Nothing Lost in Translation
04/15/2009 11:14 am EST
Updated Thursday, April 16-Correction Appended
French pharmaceutical giant Sanofi-Aventis (NYSE: SNY, EURONEXT: SAN) boasts a diverse lineup of cardiovascular, oncology, central nervous system and metabolic drugs-including anti-clotting agent Plavix, thrombosis treatment Lovenox, insomnia drug Ambien and diabetes treatment Lantus. The stock now trades below $28, giving it a 5.8% yield.
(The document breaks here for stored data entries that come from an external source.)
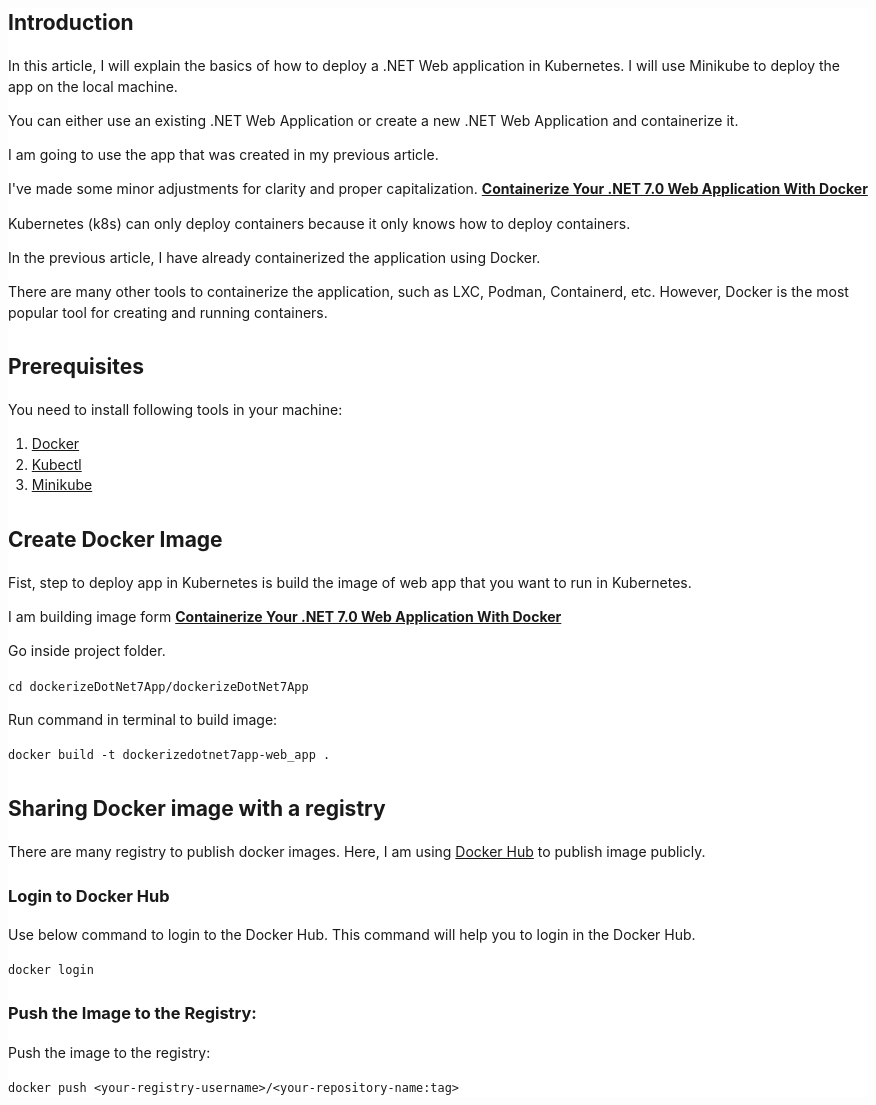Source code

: 
## Introduction 
In this article, I will explain the basics of how to deploy a .NET Web application in Kubernetes. I will use Minikube to deploy the app on the local machine.

You can either use an existing .NET Web Application or create a new .NET Web Application and containerize it.

I am going to use the app that was created in my previous article.

I've made some minor adjustments for clarity and proper capitalization.
**[Containerize Your .NET 7.0 Web Application With Docker](https://www.prakashbhandari.com.np/posts/containerize-your-dotnet-web-application-with-docker/)**

Kubernetes (k8s) can only deploy containers because it only knows how to deploy containers.

In the previous article, I have already containerized the application using Docker.

There are many other tools to containerize the application, such as LXC, Podman, Containerd, etc.
However, Docker is the most popular tool for creating and running containers.

## Prerequisites
You need to install following tools in your machine:

1. [Docker](https://docs.docker.com/get-docker/)
2. [Kubectl](https://kubernetes.io/docs/tasks/tools/) 
3. [Minikube](https://github.com/kubernetes/minikube)

## Create Docker Image 
Fist, step to deploy app in Kubernetes is build the image of web app that you want to run in Kubernetes.

I am building image form **[Containerize Your .NET 7.0 Web Application With Docker](https://www.prakashbhandari.com.np/posts/containerize-your-dotnet-web-application-with-docker/)**

Go inside project folder.

```
cd dockerizeDotNet7App/dockerizeDotNet7App 
```

Run command in terminal to build image:
```
docker build -t dockerizedotnet7app-web_app .
```

## Sharing Docker image with a registry

There are many registry to publish docker images. 
Here, I am using [Docker Hub](https://hub.docker.com/) to publish image publicly.
### Login to Docker Hub
Use below command to login to the Docker Hub. This command will help you to login in the Docker Hub.
```
docker login
```
### Push the Image to the Registry:
Push the image to the registry:
```
docker push <your-registry-username>/<your-repository-name:tag>
```
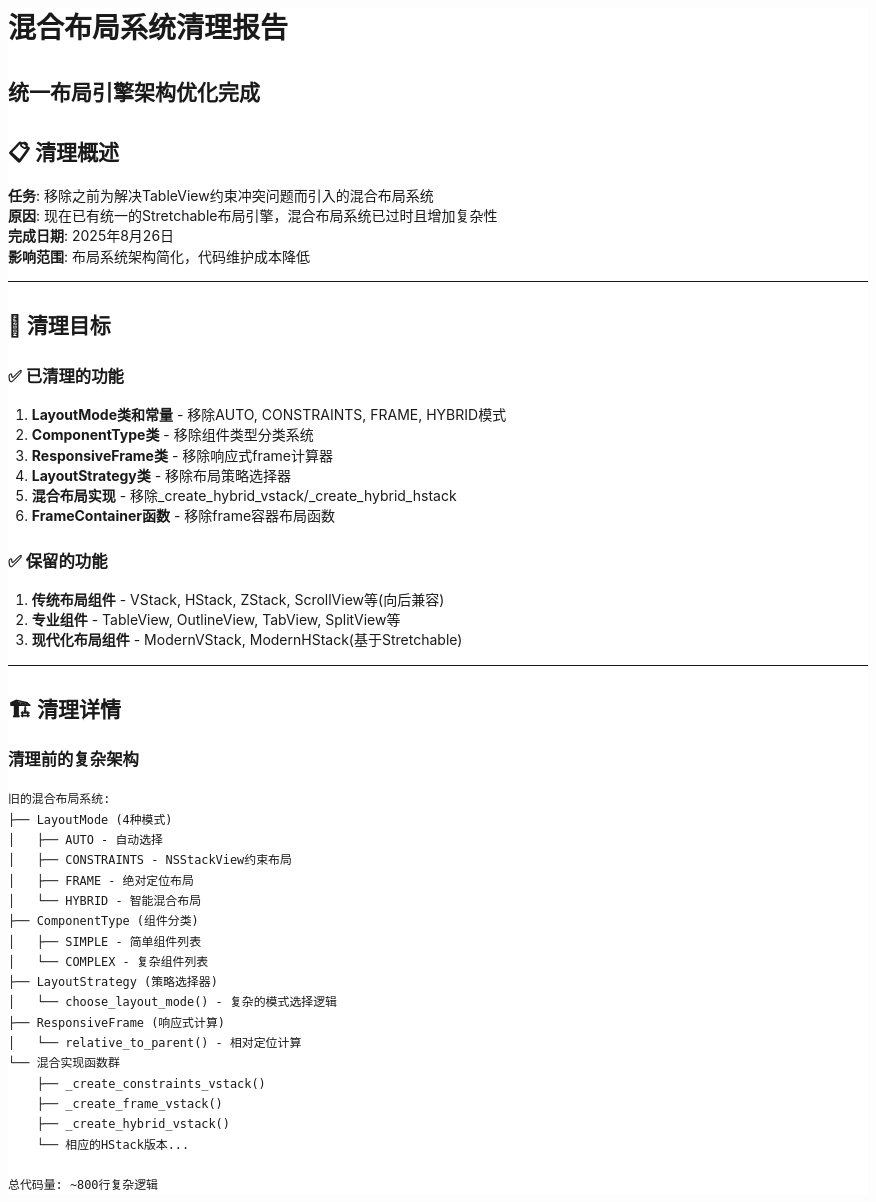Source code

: # 混合布局系统清理报告
## 统一布局引擎架构优化完成

## 📋 清理概述

**任务**: 移除之前为解决TableView约束冲突问题而引入的混合布局系统  
**原因**: 现在已有统一的Stretchable布局引擎，混合布局系统已过时且增加复杂性  
**完成日期**: 2025年8月26日  
**影响范围**: 布局系统架构简化，代码维护成本降低

---

## 🎯 清理目标

### ✅ 已清理的功能
1. **LayoutMode类和常量** - 移除AUTO, CONSTRAINTS, FRAME, HYBRID模式
2. **ComponentType类** - 移除组件类型分类系统 
3. **ResponsiveFrame类** - 移除响应式frame计算器
4. **LayoutStrategy类** - 移除布局策略选择器
5. **混合布局实现** - 移除_create_hybrid_vstack/_create_hybrid_hstack
6. **FrameContainer函数** - 移除frame容器布局函数

### ✅ 保留的功能  
1. **传统布局组件** - VStack, HStack, ZStack, ScrollView等(向后兼容)
2. **专业组件** - TableView, OutlineView, TabView, SplitView等
3. **现代化布局组件** - ModernVStack, ModernHStack(基于Stretchable)

---

## 🏗️ 清理详情

### 清理前的复杂架构
```
旧的混合布局系统:
├── LayoutMode (4种模式)
│   ├── AUTO - 自动选择
│   ├── CONSTRAINTS - NSStackView约束布局  
│   ├── FRAME - 绝对定位布局
│   └── HYBRID - 智能混合布局
├── ComponentType (组件分类)
│   ├── SIMPLE - 简单组件列表
│   └── COMPLEX - 复杂组件列表  
├── LayoutStrategy (策略选择器)
│   └── choose_layout_mode() - 复杂的模式选择逻辑
├── ResponsiveFrame (响应式计算)
│   └── relative_to_parent() - 相对定位计算
└── 混合实现函数群
    ├── _create_constraints_vstack()
    ├── _create_frame_vstack() 
    ├── _create_hybrid_vstack()
    └── 相应的HStack版本...

总代码量: ~800行复杂逻辑
```
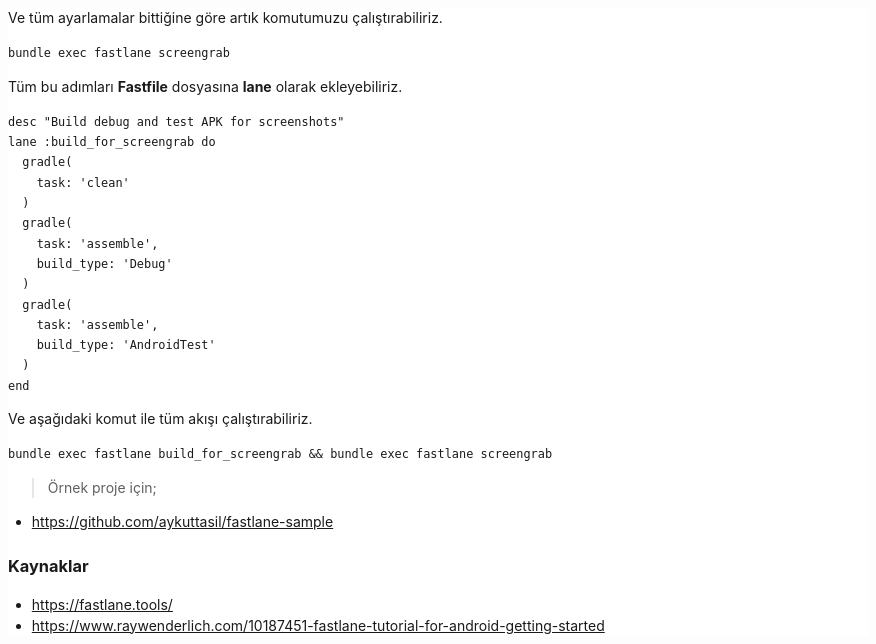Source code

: Ve tüm ayarlamalar bittiğine göre artık komutumuzu çalıştırabiliriz.

```bash
bundle exec fastlane screengrab

```


Tüm bu adımları **Fastfile** dosyasına **lane** olarak ekleyebiliriz.

```
desc "Build debug and test APK for screenshots"
lane :build_for_screengrab do
  gradle(
    task: 'clean'
  )
  gradle(
    task: 'assemble',
    build_type: 'Debug'
  )
  gradle(
    task: 'assemble',
    build_type: 'AndroidTest'
  )
end
```

Ve aşağıdaki komut ile tüm akışı çalıştırabiliriz.

```
bundle exec fastlane build_for_screengrab && bundle exec fastlane screengrab
```

> Örnek proje için;

- <https://github.com/aykuttasil/fastlane-sample>

### Kaynaklar

- <https://fastlane.tools/>
- <https://www.raywenderlich.com/10187451-fastlane-tutorial-for-android-getting-started>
Sanofi-Aventis took a hit [last month when a US Food & Drug Administration advisory panel recommended approval of] an anticlotting drug made by Johnson & Johnson (NYSE: JNJ) that could take sales away from Plavix if its indications are expanded beyond the initial one--for patients who've received hip or knee transplants. However, one of Sanofi-Aventis' strengths is its diverse product pipeline; as if to prove the point, [an FDA advisory panel recently recommended approval of] a Sanofi-Aventis drug called Multaq, which treats atrial fibrillation of the kind that sometimes leads to a stroke. If both J&J's drug and Multaq reach their full market potential, the net effect will be a wash for Sanofi-Aventis.
Down the road, the FDA may approve other drugs that will boost the company's sales by billions in the coming years, more than making up for the loss of revenue from patent expiration on Ambien and several lower-selling drugs. Potential blockbusters for Sanofi-Aventis include Menactra, a meningitis vaccine, and Aflibercept, a cancer treatment.
Sanofi-Aventis has strong free-cash flow, is paying down debt, and is relatively immune to the global recession. Its annual dividend, paid in June or July, gives a yield of 5.8% at the current price. Over time, I expect the dividend to rise and the share price to rebound to at least $32 over the next 12 months.